WHAT THIS EXERCISE ASKS —
1. In the article on EfficientNetV2 and CoAtNet, what does the enhanced progressive learning method gradually change during training?
2. Pick up the article on EfficientNetV2 and CoAtNet after its last sentence and keep writing it.

TEXT UNDER STUDY —
──────────

NAS is based on the platform-aware NAS. Compared to the previous method, which focuses on inference speed, in this study, the researchers have jointly optimised training speed, model accuracy, and model size.
Plus, they have extended the original search space to include more accelerator-friendly operations like FuseMBConv and simplified the search space by eliminating unnecessary operations like average pooling and max pooling. The outcome, EfficientNetV2 achieved, improved accuracy overall, compared to all previous models, while being much faster and up to 6.8x smaller.
To speed up the training process, the researchers have proposed an enhanced method of progressive learning, which gradually changes image size and regularisation magnitude during training. Progressive training is being used in image classification, GANs and language models.
Unlike previous approaches that often trade accuracy for improved training speed, this new approach focuses on image classification and can slightly improve the accuracy while significantly reducing training time. The researchers said the idea is to adaptively change regularisation strength (dropout ratio or data augmentation magnitude) according to the image size.
In other words, a small image size leads to lower network capacity and requires weak regularisation, and vice versa — i.e., a large image size requires stronger regularisation to combat overfitting.
The researchers tested the EfficientNetV2 models on ImageNet, and a few transfer learning datasets like CIFAR-10/100, Flowers, and Cars. The graph below shows how EfficientNetV2 achieved much better training efficiency than prior models for ImageNet classification — a 5 to 11x faster training speed and up to 6.8 smaller model size, without any fall in accuracy.
CoAtNet
Inspired by Vision Transformer (ViT), the Google researchers expanded their study beyond convolutional neural networks (EfficientNetV2) to find faster and more accurate vision models.
In a research paper, ‘CoAtNet: Marrying Convolution and Attention for All Data Sizes,’ the team systematically studied how the combined convolution and self-attention can be used to develop fast and accurate neural networks for large-scale image recognition.
The researchers said that convolution often has better generalisation due to its inductive bias, while self-attention tends to have greater capacity thanks to its global receptive field. Further, they said that by combining convolution and self-attention, their hybrid models could achieve both generalisation and greater capacity, as shown in the graph below.

──────────

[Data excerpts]
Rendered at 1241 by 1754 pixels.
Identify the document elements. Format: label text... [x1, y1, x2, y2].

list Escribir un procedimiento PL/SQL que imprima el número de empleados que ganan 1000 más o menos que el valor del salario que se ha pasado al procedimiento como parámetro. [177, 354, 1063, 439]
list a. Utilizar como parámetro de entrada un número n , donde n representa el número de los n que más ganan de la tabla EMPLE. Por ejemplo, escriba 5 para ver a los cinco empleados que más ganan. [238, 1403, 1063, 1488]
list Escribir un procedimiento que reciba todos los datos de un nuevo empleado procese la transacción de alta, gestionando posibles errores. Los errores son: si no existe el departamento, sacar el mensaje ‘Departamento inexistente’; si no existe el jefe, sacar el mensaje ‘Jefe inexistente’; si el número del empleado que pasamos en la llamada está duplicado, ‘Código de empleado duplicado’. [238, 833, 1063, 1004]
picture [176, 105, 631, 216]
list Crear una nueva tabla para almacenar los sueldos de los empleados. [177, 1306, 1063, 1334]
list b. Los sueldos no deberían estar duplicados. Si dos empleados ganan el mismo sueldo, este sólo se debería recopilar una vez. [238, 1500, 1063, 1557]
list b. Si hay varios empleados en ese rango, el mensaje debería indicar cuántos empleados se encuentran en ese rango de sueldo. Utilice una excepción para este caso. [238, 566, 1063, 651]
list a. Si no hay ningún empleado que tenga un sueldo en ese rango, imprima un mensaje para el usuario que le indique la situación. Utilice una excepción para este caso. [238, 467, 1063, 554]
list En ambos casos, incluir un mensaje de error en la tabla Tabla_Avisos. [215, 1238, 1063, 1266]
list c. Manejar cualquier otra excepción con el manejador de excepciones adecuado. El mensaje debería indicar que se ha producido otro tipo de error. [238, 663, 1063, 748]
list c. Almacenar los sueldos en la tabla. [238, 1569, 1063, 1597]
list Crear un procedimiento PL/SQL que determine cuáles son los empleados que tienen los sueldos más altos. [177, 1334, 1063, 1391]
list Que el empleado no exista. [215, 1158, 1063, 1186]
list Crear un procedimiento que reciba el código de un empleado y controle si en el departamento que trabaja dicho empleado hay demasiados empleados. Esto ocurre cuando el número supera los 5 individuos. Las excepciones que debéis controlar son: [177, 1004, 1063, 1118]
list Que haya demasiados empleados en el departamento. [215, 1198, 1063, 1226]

──────────

RESPONSES BY TASK —
1. Image size and regularization magnitude.

2.
While conducting the study, the researchers noted two key insights.
- Depthwise convolution and self-attention can be naturally unified using simple relative attention.
- Vertically stacking convolution layers and attention layers in a way that considers their capacity and computation required in each stage are surprisingly effective in improving generalisation, capacity, and efficiency.
The researchers developed a family of hybrid models with convolution and attention based on these insights, called CoAtNets. The below image shows the overall architecture of CoAtNet.
According to Google, CoAtNet models outperformed ViT models and their variants across several datasets, including ImageNet1K, ImageNet21K, and JFT. Furthermore, compared to convolutional networks, CoAtNet showed comparable performance on a small-scale dataset (ImageNet1K) and achieved substantial gains as the data size increased (for example, on ImageNet21K and JFT).
In addition to this, the researchers also evaluated CoAtNets on the large-scale JFT dataset. CoAtNet trained about 4x faster than previous ViT models, and more importantly, achieved a new SOTA top-1 accuracy on Image Net of 90.88 per cent.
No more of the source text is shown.